I lived on the Appalachian mountain range for six months, keeping in the loop with my iPhone and various other technological goodies that are now lost forever. I holed up in a cabin that was about a three hour hike from a sleepy little mountain town. I don’t think the place even had a name. I maintained a relatively comfortable life, what with my gas powered generator and modern conveniences. I thought I could ride it out safely, secure with the knowledge that the government would find a cure.
That never happened. Six months in, and the little town was dead. I don’t know how I avoided death. I went in at least twice a week. I guess someone rolled in one day after I had stocked up, and the two hundred people living there didn’t realize how bad it was to be so welcoming. When I returned for more supplies, I saw the corpses.

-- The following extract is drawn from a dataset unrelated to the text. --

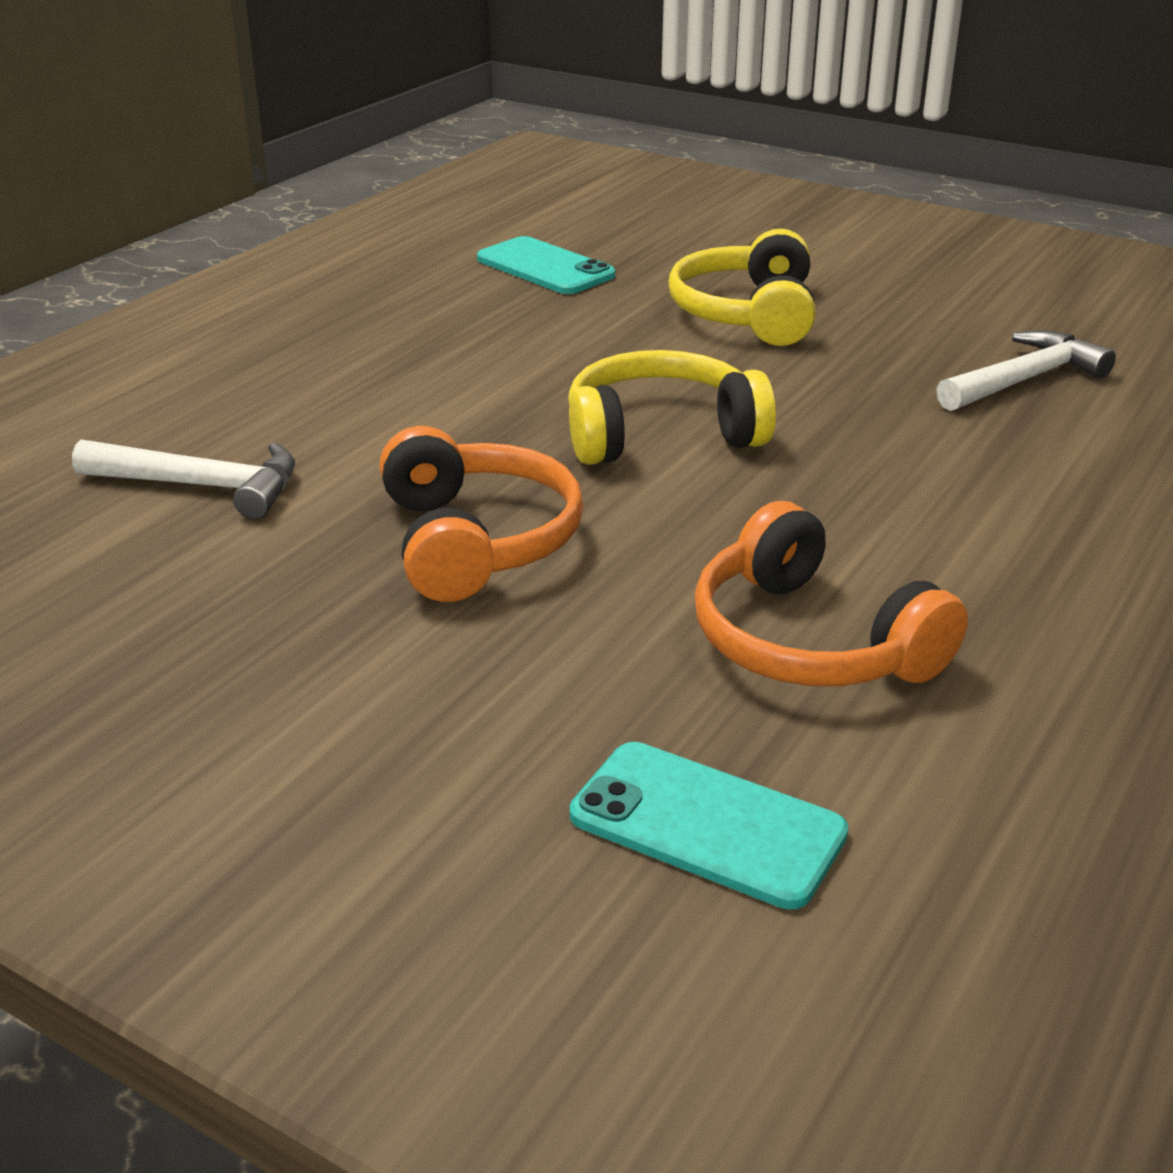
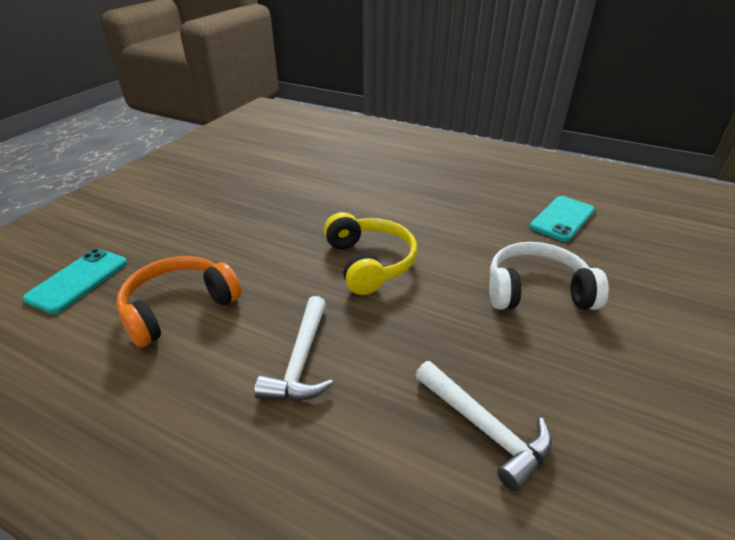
camera: 85 degrees right, 5 degrees up
(202, 486) = (316, 167): white hammer -> white hammer (301, 360)
(476, 541) = (273, 222): orange headphones -> none
(747, 314) = (536, 291): yellow headphones -> white headphones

Swollen, yellow, and split from head to toe, two hundred dead. I ran. I didn’t stop running for hours. I ran until my feet bled and I couldn’t take another step. I made it a point to never stay in one place for more than a week at a time then. I was constantly on the move. I met my first person on the road into Washington DC, about a month after I left the mountains. His name was Mitch, and his wife was Gloria.
I was wary of them at first, but after a couple hours I decided that they were just like me; lost survivors that needed some hope. We traveled together for about a month without incident. Mitch and I had become good friends, and Gloria was a wonderful woman. They were older than me by a couple of decades, and I had kind of adopted them as surrogate parents. My own parents had died within the first few days of the outbreak.
I mentioned an incident. I guess I’ll elaborate. Mitch and I had scouted out a house that the three of us could move into and use as our next home base. It was in what had once been an upscale neighborhood, but had now fallen into disrepair. Kinda inevitable when everyone starts exploding into bloody spore clouds.
We secured the house easily enough. We’d just settled in when there was a knock on the door. Gloria shouted, momentarily frightened into forgetting the cardinal rule. The next sound was the door splintering under the heavy boot of some thug. He barged into the room and turned the corner, seeing the three of us huddled in the floor.
“Help me...” He said.
And the he shrieked, his body expanded, and in a red puff, he fell to the floor. Yellow spores rose from the corpse. Mitch and Gloria had been the closest and had been covered in a splattered mix of gore and spore. They knew they were dead. I ran.
I’m not ashamed that I left those two. I gave myself more time. Or so I thought. You see, when I ran, I guess I must have gone through the edge of the spore cloud. I started feeling the fungus taking root last night. I probably don’t have much longer.
Please, if you’re reading this, remember the cardinal rules. Survival is only temporary. We will all die. Trust no one.
Survive.
(The remaining pages are covered in dried blood.)